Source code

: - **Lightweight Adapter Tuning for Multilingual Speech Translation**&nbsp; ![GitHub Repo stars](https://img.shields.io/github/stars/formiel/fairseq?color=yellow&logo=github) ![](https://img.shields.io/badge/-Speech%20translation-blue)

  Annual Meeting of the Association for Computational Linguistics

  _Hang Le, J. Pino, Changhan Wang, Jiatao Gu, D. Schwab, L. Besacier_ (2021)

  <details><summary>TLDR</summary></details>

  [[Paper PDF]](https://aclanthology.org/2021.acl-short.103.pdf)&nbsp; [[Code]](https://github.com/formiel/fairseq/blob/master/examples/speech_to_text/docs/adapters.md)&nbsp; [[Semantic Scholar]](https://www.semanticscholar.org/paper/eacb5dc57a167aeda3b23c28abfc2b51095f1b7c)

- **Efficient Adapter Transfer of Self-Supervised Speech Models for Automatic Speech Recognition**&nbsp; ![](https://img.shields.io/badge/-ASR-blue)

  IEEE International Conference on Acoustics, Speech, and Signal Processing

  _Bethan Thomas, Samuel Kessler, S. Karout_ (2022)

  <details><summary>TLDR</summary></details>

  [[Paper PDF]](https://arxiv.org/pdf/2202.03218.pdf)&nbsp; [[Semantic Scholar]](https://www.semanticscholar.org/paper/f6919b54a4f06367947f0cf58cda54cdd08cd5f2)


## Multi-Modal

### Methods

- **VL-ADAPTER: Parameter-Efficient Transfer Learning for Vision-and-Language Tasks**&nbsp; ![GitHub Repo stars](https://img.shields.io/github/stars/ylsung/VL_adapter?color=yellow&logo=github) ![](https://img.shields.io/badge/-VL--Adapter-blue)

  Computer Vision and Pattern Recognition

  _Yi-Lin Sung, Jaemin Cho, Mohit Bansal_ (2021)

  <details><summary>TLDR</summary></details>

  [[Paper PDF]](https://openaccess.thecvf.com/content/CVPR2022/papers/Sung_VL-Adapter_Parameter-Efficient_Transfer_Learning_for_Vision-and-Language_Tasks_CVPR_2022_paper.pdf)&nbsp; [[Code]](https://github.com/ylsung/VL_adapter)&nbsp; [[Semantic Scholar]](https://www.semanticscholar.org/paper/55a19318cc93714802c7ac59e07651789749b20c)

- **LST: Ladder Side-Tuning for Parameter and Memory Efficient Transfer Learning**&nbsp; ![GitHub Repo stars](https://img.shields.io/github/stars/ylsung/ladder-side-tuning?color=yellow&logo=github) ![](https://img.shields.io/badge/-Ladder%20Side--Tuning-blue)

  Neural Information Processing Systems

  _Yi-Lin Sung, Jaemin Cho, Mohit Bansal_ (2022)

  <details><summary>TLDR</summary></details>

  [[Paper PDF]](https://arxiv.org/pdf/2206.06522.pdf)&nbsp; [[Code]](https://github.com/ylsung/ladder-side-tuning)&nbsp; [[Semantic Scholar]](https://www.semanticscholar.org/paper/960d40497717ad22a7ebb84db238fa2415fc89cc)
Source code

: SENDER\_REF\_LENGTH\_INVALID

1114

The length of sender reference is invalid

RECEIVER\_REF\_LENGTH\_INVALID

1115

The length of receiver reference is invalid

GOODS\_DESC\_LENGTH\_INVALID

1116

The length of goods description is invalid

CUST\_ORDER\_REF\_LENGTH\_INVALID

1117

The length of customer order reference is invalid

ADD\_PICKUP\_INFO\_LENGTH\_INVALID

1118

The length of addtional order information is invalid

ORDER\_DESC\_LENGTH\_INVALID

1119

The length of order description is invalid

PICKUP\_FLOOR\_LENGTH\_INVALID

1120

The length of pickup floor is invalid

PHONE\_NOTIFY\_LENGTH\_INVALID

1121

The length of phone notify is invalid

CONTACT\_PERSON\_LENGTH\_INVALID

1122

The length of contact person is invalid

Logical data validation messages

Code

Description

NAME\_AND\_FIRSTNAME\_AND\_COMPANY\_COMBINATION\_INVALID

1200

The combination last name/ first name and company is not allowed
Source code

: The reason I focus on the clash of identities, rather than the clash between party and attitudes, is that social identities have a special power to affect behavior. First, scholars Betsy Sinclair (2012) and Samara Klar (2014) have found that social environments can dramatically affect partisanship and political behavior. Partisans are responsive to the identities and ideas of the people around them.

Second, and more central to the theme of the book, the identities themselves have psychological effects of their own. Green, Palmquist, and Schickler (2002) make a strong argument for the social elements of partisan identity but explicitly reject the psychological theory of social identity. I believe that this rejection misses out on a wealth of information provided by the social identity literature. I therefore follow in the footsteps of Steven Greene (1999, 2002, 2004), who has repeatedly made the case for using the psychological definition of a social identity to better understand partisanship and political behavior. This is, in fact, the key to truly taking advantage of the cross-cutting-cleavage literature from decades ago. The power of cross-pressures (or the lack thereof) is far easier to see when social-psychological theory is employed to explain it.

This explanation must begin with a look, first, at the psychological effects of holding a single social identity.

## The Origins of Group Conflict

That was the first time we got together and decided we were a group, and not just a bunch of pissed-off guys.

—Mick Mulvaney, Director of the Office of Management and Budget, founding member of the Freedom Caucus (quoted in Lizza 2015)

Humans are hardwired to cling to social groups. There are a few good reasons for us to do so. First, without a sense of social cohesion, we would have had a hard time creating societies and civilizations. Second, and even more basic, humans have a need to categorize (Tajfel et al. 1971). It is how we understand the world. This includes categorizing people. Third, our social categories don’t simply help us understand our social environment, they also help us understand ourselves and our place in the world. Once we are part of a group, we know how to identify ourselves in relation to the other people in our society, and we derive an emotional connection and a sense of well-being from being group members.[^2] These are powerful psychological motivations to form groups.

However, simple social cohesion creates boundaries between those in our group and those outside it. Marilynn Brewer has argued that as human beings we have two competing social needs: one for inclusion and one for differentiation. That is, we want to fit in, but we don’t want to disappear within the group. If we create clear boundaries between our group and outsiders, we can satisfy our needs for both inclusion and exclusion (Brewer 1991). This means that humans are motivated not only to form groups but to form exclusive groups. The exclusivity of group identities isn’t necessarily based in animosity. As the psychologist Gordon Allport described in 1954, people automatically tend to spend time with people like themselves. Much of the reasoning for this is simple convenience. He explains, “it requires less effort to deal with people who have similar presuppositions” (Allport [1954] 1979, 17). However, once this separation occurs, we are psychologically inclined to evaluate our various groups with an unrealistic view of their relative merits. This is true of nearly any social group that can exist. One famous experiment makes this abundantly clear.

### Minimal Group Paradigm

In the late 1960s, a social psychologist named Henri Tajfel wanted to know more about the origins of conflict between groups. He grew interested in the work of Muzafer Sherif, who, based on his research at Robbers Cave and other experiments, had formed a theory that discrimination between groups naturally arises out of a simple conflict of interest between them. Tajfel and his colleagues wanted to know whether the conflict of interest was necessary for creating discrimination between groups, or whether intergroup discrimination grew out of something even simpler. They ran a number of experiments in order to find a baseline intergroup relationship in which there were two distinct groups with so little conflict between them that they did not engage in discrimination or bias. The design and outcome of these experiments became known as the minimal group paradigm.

------------------------------------------------------------

Give the complete material back, word for word.

Source code

: - **Lightweight Adapter Tuning for Multilingual Speech Translation**&nbsp; ![GitHub Repo stars](https://img.shields.io/github/stars/formiel/fairseq?color=yellow&logo=github) ![](https://img.shields.io/badge/-Speech%20translation-blue)

  Annual Meeting of the Association for Computational Linguistics

  _Hang Le, J. Pino, Changhan Wang, Jiatao Gu, D. Schwab, L. Besacier_ (2021)

  <details><summary>TLDR</summary></details>

  [[Paper PDF]](https://aclanthology.org/2021.acl-short.103.pdf)&nbsp; [[Code]](https://github.com/formiel/fairseq/blob/master/examples/speech_to_text/docs/adapters.md)&nbsp; [[Semantic Scholar]](https://www.semanticscholar.org/paper/eacb5dc57a167aeda3b23c28abfc2b51095f1b7c)

- **Efficient Adapter Transfer of Self-Supervised Speech Models for Automatic Speech Recognition**&nbsp; ![](https://img.shields.io/badge/-ASR-blue)

  IEEE International Conference on Acoustics, Speech, and Signal Processing

  _Bethan Thomas, Samuel Kessler, S. Karout_ (2022)

  <details><summary>TLDR</summary></details>

  [[Paper PDF]](https://arxiv.org/pdf/2202.03218.pdf)&nbsp; [[Semantic Scholar]](https://www.semanticscholar.org/paper/f6919b54a4f06367947f0cf58cda54cdd08cd5f2)


## Multi-Modal

### Methods

- **VL-ADAPTER: Parameter-Efficient Transfer Learning for Vision-and-Language Tasks**&nbsp; ![GitHub Repo stars](https://img.shields.io/github/stars/ylsung/VL_adapter?color=yellow&logo=github) ![](https://img.shields.io/badge/-VL--Adapter-blue)

  Computer Vision and Pattern Recognition

  _Yi-Lin Sung, Jaemin Cho, Mohit Bansal_ (2021)

  <details><summary>TLDR</summary></details>

  [[Paper PDF]](https://openaccess.thecvf.com/content/CVPR2022/papers/Sung_VL-Adapter_Parameter-Efficient_Transfer_Learning_for_Vision-and-Language_Tasks_CVPR_2022_paper.pdf)&nbsp; [[Code]](https://github.com/ylsung/VL_adapter)&nbsp; [[Semantic Scholar]](https://www.semanticscholar.org/paper/55a19318cc93714802c7ac59e07651789749b20c)

- **LST: Ladder Side-Tuning for Parameter and Memory Efficient Transfer Learning**&nbsp; ![GitHub Repo stars](https://img.shields.io/github/stars/ylsung/ladder-side-tuning?color=yellow&logo=github) ![](https://img.shields.io/badge/-Ladder%20Side--Tuning-blue)

  Neural Information Processing Systems

  _Yi-Lin Sung, Jaemin Cho, Mohit Bansal_ (2022)

  <details><summary>TLDR</summary></details>

  [[Paper PDF]](https://arxiv.org/pdf/2206.06522.pdf)&nbsp; [[Code]](https://github.com/ylsung/ladder-side-tuning)&nbsp; [[Semantic Scholar]](https://www.semanticscholar.org/paper/960d40497717ad22a7ebb84db238fa2415fc89cc)
Source code

: SENDER\_REF\_LENGTH\_INVALID

1114

The length of sender reference is invalid

RECEIVER\_REF\_LENGTH\_INVALID

1115

The length of receiver reference is invalid

GOODS\_DESC\_LENGTH\_INVALID

1116

The length of goods description is invalid

CUST\_ORDER\_REF\_LENGTH\_INVALID

1117

The length of customer order reference is invalid

ADD\_PICKUP\_INFO\_LENGTH\_INVALID

1118

The length of addtional order information is invalid

ORDER\_DESC\_LENGTH\_INVALID

1119

The length of order description is invalid

PICKUP\_FLOOR\_LENGTH\_INVALID

1120

The length of pickup floor is invalid

PHONE\_NOTIFY\_LENGTH\_INVALID

1121

The length of phone notify is invalid

CONTACT\_PERSON\_LENGTH\_INVALID

1122

The length of contact person is invalid

Logical data validation messages

Code

Description

NAME\_AND\_FIRSTNAME\_AND\_COMPANY\_COMBINATION\_INVALID

1200

The combination last name/ first name and company is not allowed
Source code

: The reason I focus on the clash of identities, rather than the clash between party and attitudes, is that social identities have a special power to affect behavior. First, scholars Betsy Sinclair (2012) and Samara Klar (2014) have found that social environments can dramatically affect partisanship and political behavior. Partisans are responsive to the identities and ideas of the people around them.

Second, and more central to the theme of the book, the identities themselves have psychological effects of their own. Green, Palmquist, and Schickler (2002) make a strong argument for the social elements of partisan identity but explicitly reject the psychological theory of social identity. I believe that this rejection misses out on a wealth of information provided by the social identity literature. I therefore follow in the footsteps of Steven Greene (1999, 2002, 2004), who has repeatedly made the case for using the psychological definition of a social identity to better understand partisanship and political behavior. This is, in fact, the key to truly taking advantage of the cross-cutting-cleavage literature from decades ago. The power of cross-pressures (or the lack thereof) is far easier to see when social-psychological theory is employed to explain it.

This explanation must begin with a look, first, at the psychological effects of holding a single social identity.

## The Origins of Group Conflict

That was the first time we got together and decided we were a group, and not just a bunch of pissed-off guys.

—Mick Mulvaney, Director of the Office of Management and Budget, founding member of the Freedom Caucus (quoted in Lizza 2015)

Humans are hardwired to cling to social groups. There are a few good reasons for us to do so. First, without a sense of social cohesion, we would have had a hard time creating societies and civilizations. Second, and even more basic, humans have a need to categorize (Tajfel et al. 1971). It is how we understand the world. This includes categorizing people. Third, our social categories don’t simply help us understand our social environment, they also help us understand ourselves and our place in the world. Once we are part of a group, we know how to identify ourselves in relation to the other people in our society, and we derive an emotional connection and a sense of well-being from being group members.[^2] These are powerful psychological motivations to form groups.

However, simple social cohesion creates boundaries between those in our group and those outside it. Marilynn Brewer has argued that as human beings we have two competing social needs: one for inclusion and one for differentiation. That is, we want to fit in, but we don’t want to disappear within the group. If we create clear boundaries between our group and outsiders, we can satisfy our needs for both inclusion and exclusion (Brewer 1991). This means that humans are motivated not only to form groups but to form exclusive groups. The exclusivity of group identities isn’t necessarily based in animosity. As the psychologist Gordon Allport described in 1954, people automatically tend to spend time with people like themselves. Much of the reasoning for this is simple convenience. He explains, “it requires less effort to deal with people who have similar presuppositions” (Allport [1954] 1979, 17). However, once this separation occurs, we are psychologically inclined to evaluate our various groups with an unrealistic view of their relative merits. This is true of nearly any social group that can exist. One famous experiment makes this abundantly clear.

### Minimal Group Paradigm

In the late 1960s, a social psychologist named Henri Tajfel wanted to know more about the origins of conflict between groups. He grew interested in the work of Muzafer Sherif, who, based on his research at Robbers Cave and other experiments, had formed a theory that discrimination between groups naturally arises out of a simple conflict of interest between them. Tajfel and his colleagues wanted to know whether the conflict of interest was necessary for creating discrimination between groups, or whether intergroup discrimination grew out of something even simpler. They ran a number of experiments in order to find a baseline intergroup relationship in which there were two distinct groups with so little conflict between them that they did not engage in discrimination or bias. The design and outcome of these experiments became known as the minimal group paradigm.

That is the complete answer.